Продала золотое кольцо и фунт хлеба за 3000 рублей и отправила домой в Острогоржск Аринушку. Здесь у нее украли деньги и документы. Она уехала «в Кеев за хлебом, да вот бяда, холера забрала… Ой, моя ж родненькая, как же забудешь вас, ой же спасибо тебе. Царица Небесная! Укрой, защити и помилуй, сохрани вас от всяких напастей!» Она еще сказала, что при других сиделках, если что наделаешь по холерной болезни, так лучше бы помереть, а меня она не стыдилась, «сразу видать, что душевно подходишь, как к дитяти».
На перроне подошел Астахов, сын умершего старика. «Мы много говорили о вас с братом. Брат сказал, что когда вы вплотную стукнетесь с жизнью, вы будете тверже и суше, чем те, кто проживет жизнь ни холодно, ни жарко. Здорово можете стукнуться об жизнь. В жизни грязи много».
Я сказала ему, что грязи самой по себе нет, а есть грязное, что можно вымыть, вычистить, проветрить и даже переплавить. Только надо очень захотеть, полюбить и делать, а не фантазировать. Все можно переплавить. Только не посматривать на жизнь, а жить и делать то очередное, что она пододвигает. И на всякую работу должны быть чистые руки. У юноши глаза были полны слез. Этот чужой незнакомый мальчик смотрел на меня с любовью, как на родного человека.
Прежде мне всегда было трудно с незнакомыми людьми. Теперь так легко, нет преграды между мной и людьми. Все вижу как будто новыми глазами.
Сегодня помогла мужу Рудометовой положить ее тело в гроб. У него не было денег для санитаров и нянь, и никто не помог ему.

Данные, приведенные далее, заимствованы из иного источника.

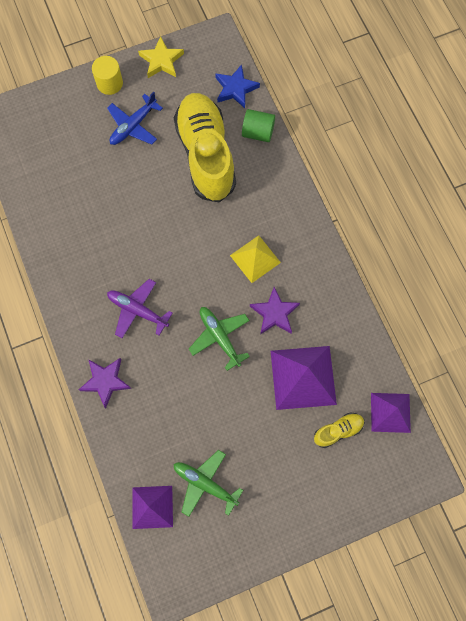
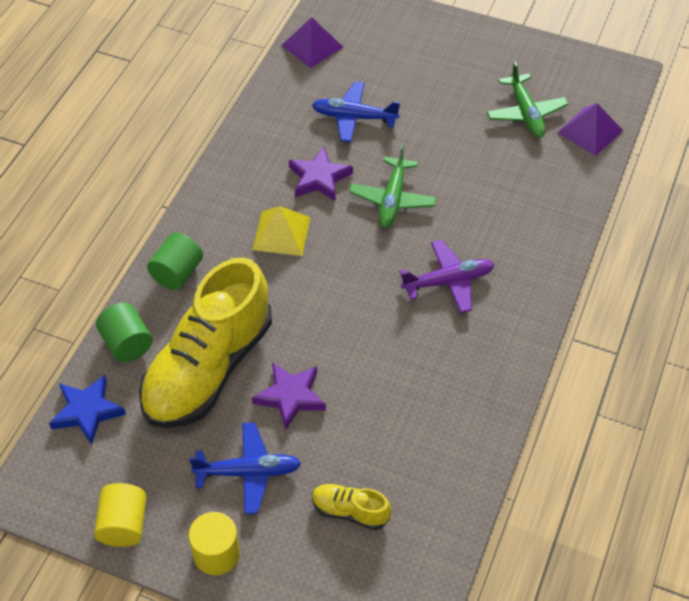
camera: 135 degrees left, 20 degrees down
purple star [79,358,131,408] -> purple star moved to [252,362,326,430]
purple plane [107,279,173,338] -> purple plane turned 90 degrees counterclockwise [399,240,495,313]
yellow star [138,36,184,78] -> yellow cylinder [94,483,147,547]
purple pyramid [271,346,337,410] -> blue plane [312,81,400,142]
yellow shoe [314,412,365,448] -> yellow shoe moved to [312,484,391,530]
none -> green cylinder [147,233,203,290]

И когда воз с гробом уехал, Рудометов издали попрощался и поблагодарил меня почти неуловимым жестом головы и руки. Никогда не забуду глубины его благодарности и потрясения — от смерти любимой жены. Он вдвое, а может быть и больше, старше своей жены, моей названной сестры, которая просила меня спасти ее, обнимая руками за шею и целуя. И за то, что я не отодвинулась от нее, она стала мне сестрой. «Вы не боитесь? Я буду жива? Люди остаются живы?» До последней минуты сознания она верила, что будет жива, с моих слов перечисляла мужу все признаки выздоровления, была жизнерадостна и остроумна. Муж был бесконечно внимателен к ней.
Сижу на тыловом крылечке барака, каждый вечер в закатный час у меня передышка, иногда очень короткая. Закаты солнца, зори, зори, зори. Сейчас на золотом оранжевом (Вавочкином — на ее конвертах) поле идут синие: два верблюда, за ними лохматая собачка, и — а-ах! Лев растаял! И выплывает гиппопотам, а за ним и крокодил с разъятой пастью.

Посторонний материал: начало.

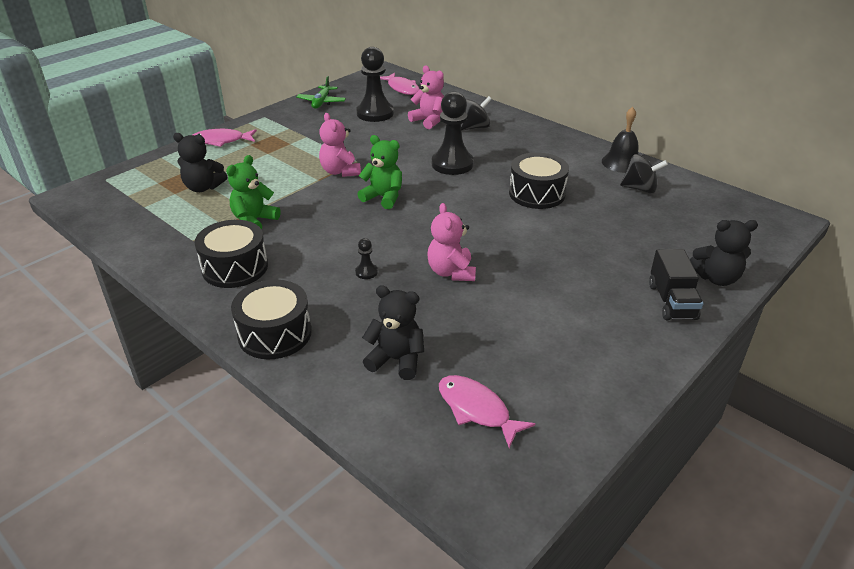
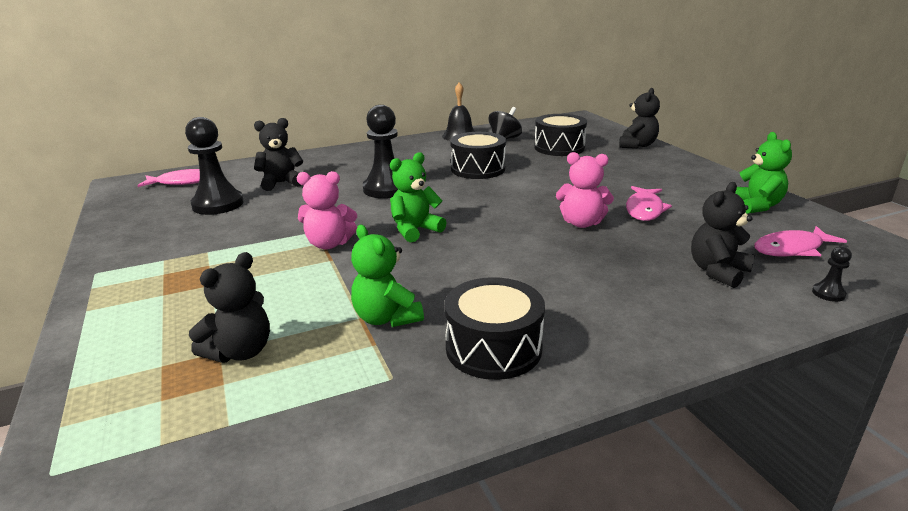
camera: 65 degrees left, 10 degrees down
pink fish [192,129,257,147] -> pink fish moved to [626,186,672,221]
black drum [231,280,312,360] -> black drum moved to [534,114,587,156]
green plane [296,76,346,109] -> none
black pawn [355,238,378,279] -> black pawn moved to [812,246,852,302]
pink teddy bear [408,66,444,129] -> black teddy bear [254,118,303,191]
black spinning top [461,96,492,131] -> none
black truck [649,249,703,320] -> none
none -> green teddy bear [735,132,792,214]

Мимо моего крылечка прошел Михаил, молодой рабочий санитар (что принес мне чобор). Застенчиво, вполуоборот, остановился около крылечка. Я приветливо ему сказала: «Садитесь сюда, отдохните. Смотрите, какой вечер хороший».

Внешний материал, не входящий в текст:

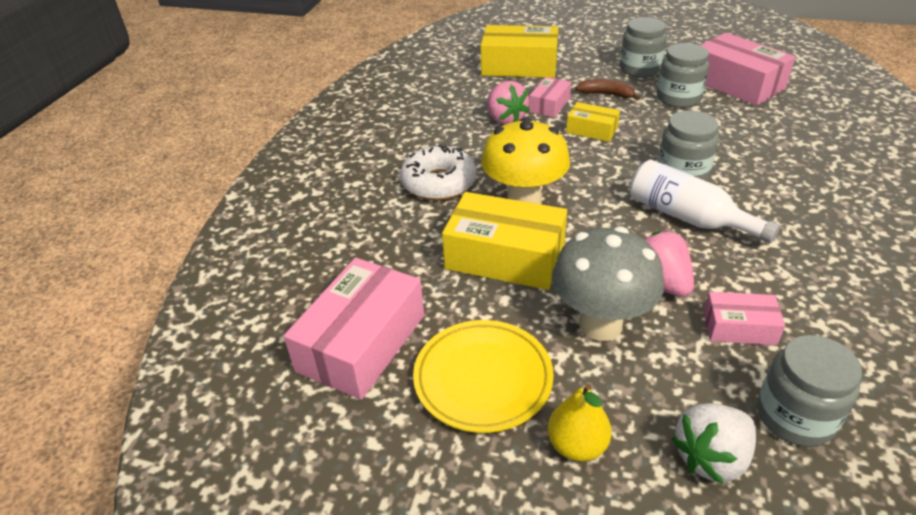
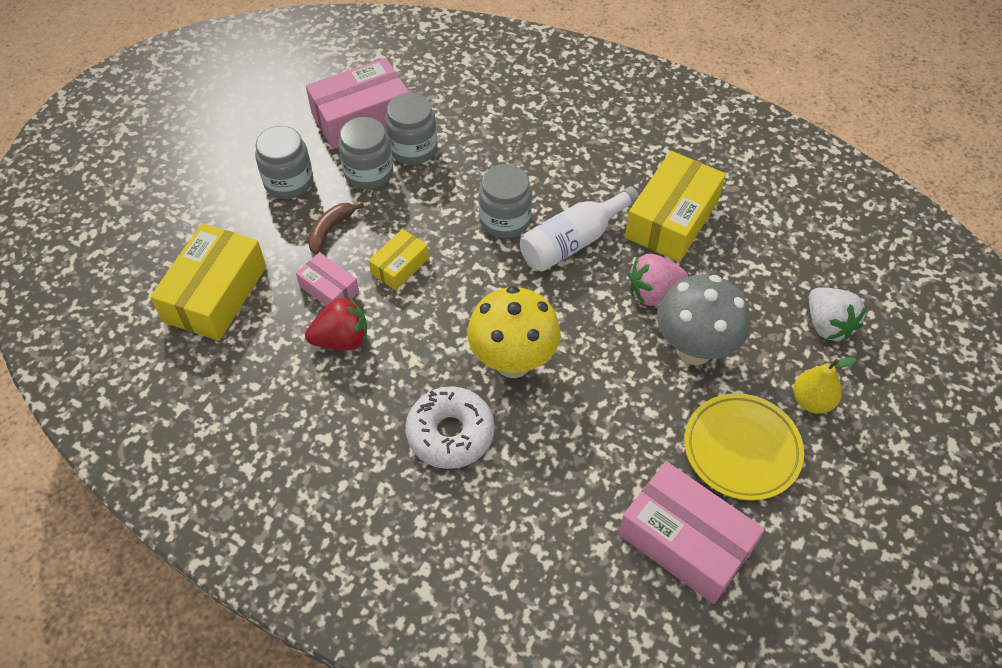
camera: 80 degrees left, 15 degrees up
yellow box [442,192,567,290] -> yellow box moved to [625,151,726,262]
pink strawberry [487,81,530,125] -> red strawberry [305,297,367,350]
pink box [703,292,785,345] -> none
grey jar [757,335,862,447] -> grey jar moved to [385,93,437,165]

И от Михаила я узнала очень важное. Оказалось, что санитары — наказанные рабочие железнодорожных мастерских и депо за какие-нибудь провинности.
— Какие же?
— Пожаловалась наша смена на зверя-мастера.
— И что же?
— Вот и наказали, послали на холеру.
— А девушки эти, наши няни, они кто и откуда?
Михаил покраснел буквально до слез. Шепотом.
— А вы… разве не знаете, Ольга Александровна?
— Нет.
— Да вы ж… лучше не спрашивайте. Они все «такие».
— Их тоже на холеру — в наказание?
Шепотом.
— Да.
Я сказала тихо.
— Я заметила, что санитары очень угрюмые и печальные, но не поняла почему.
— Да мы же здесь все вместо тюрьмы или высылки, мы там вроде забастовки хотели, ну вот и послали образумиться.
— Миша, вы не пейте сырую воду и чаще мойте руки. Подождите, я дам вам медицинское мыло, оно все начисто отмывает, не бойтесь его запаха, оно всю заразу отмывает. И лучше поголодайте, но не берите хлеба, который был в руках у больных. Овощи и всякие ягоды, фрукты ешьте только хорошо вымытые кипяченой водой. Хлеб перед едой хорошо опалить на огне, ну, как опаливают курицу и цыплят.
У доктора нашего произошло кровоизлияние в мозг. Фельдшер, узнав о болезни доктора, проявил дикарскую радость в совершенно отвратительной форме — приплясывал, вопил — каннибал!